START Records for processing

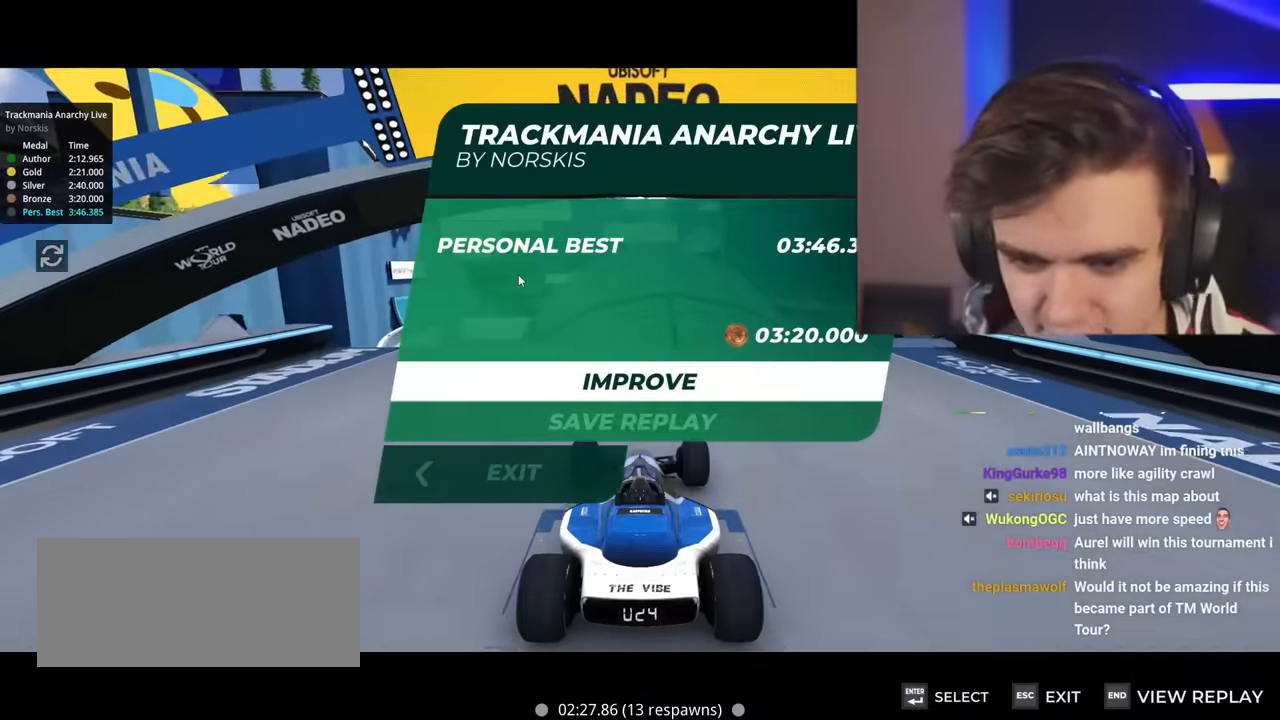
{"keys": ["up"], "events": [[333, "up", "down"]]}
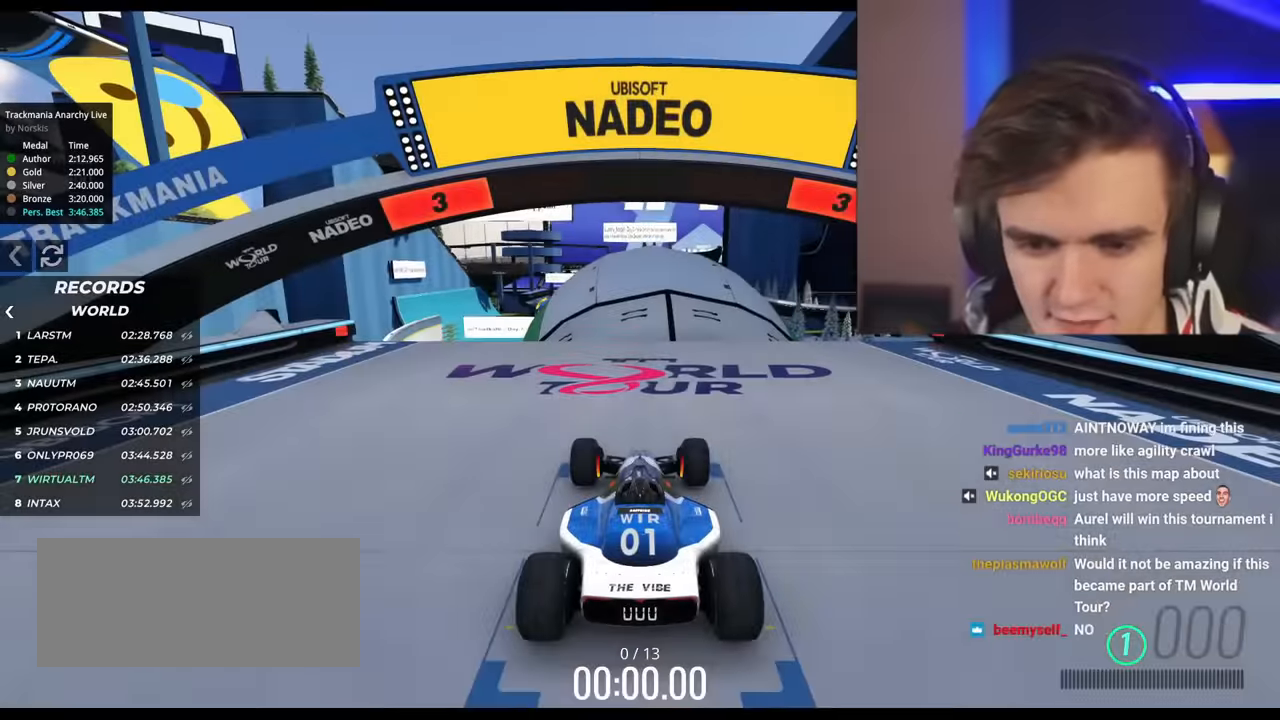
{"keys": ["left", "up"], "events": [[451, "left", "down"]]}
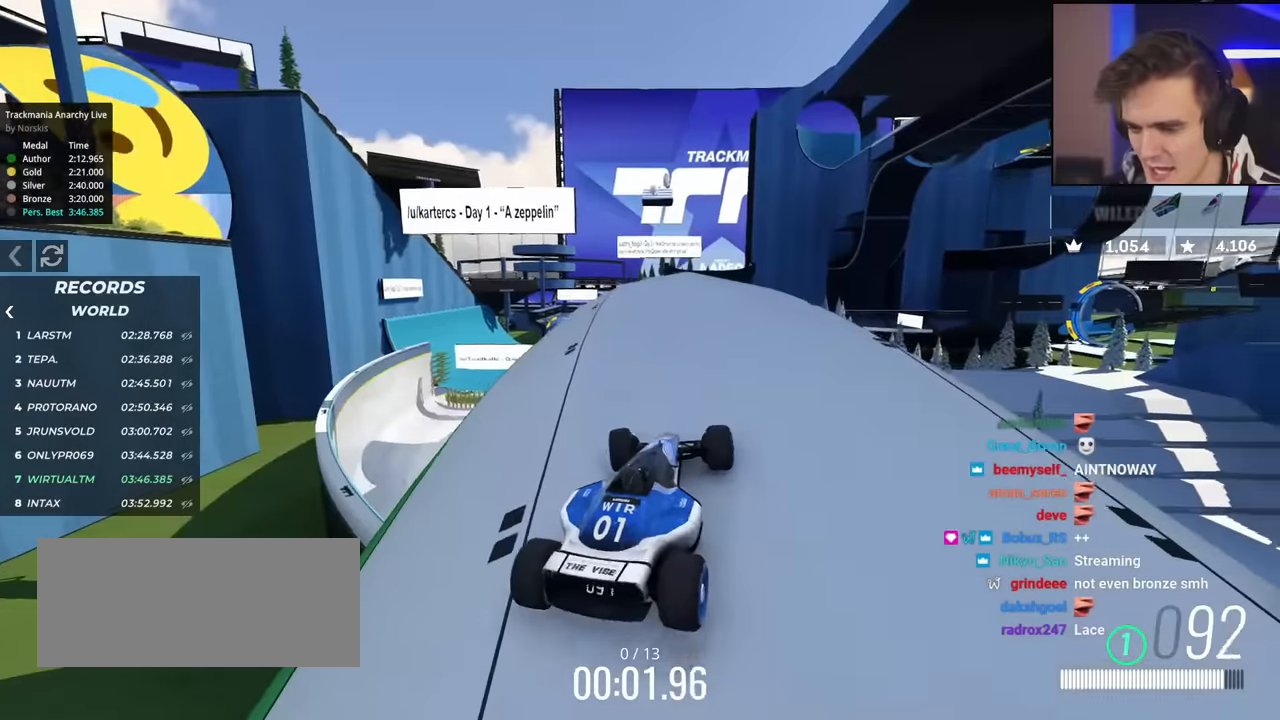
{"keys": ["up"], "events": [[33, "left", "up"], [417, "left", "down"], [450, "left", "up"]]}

END Records for processing
START Records for processing

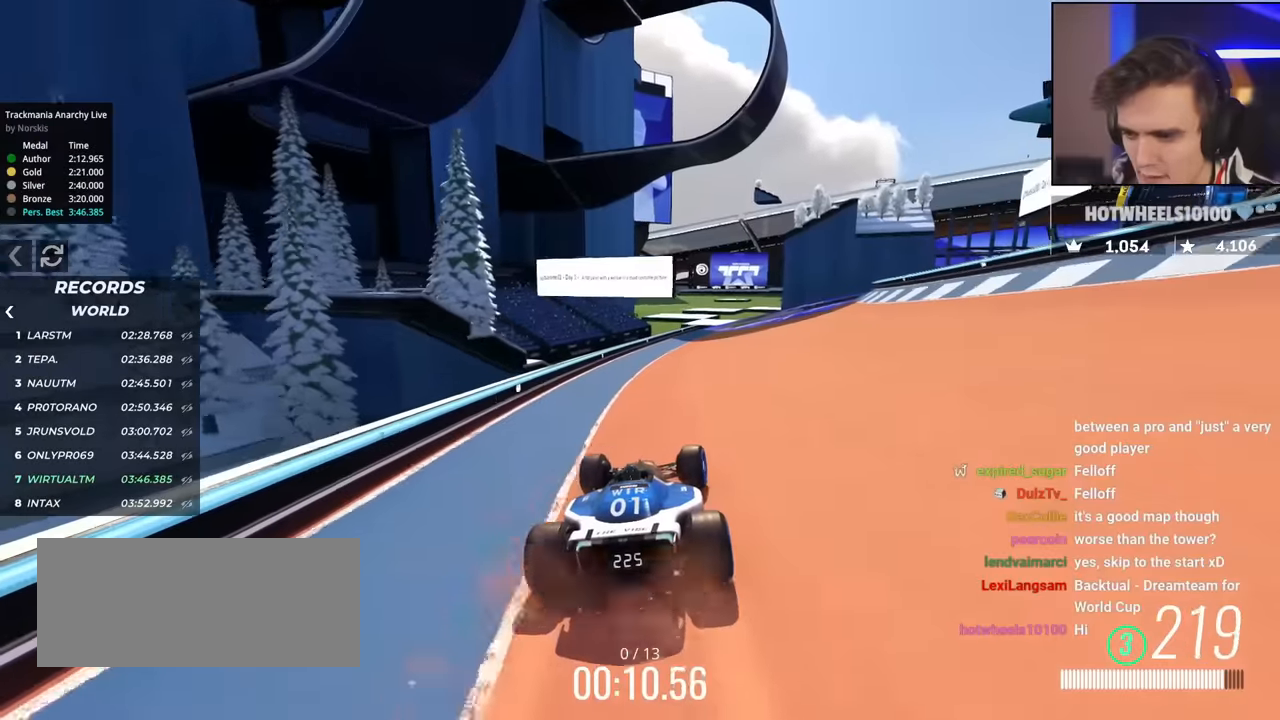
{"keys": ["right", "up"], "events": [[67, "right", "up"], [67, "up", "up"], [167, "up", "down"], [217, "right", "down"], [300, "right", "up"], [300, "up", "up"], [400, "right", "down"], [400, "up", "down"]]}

END Records for processing

Work request »
Where the word "left" shows up in a line of the entries above, copy that line.

Response to this exercise »
{"keys": ["left", "up"], "events": [[451, "left", "down"]]}
{"keys": ["up"], "events": [[33, "left", "up"], [417, "left", "down"], [450, "left", "up"]]}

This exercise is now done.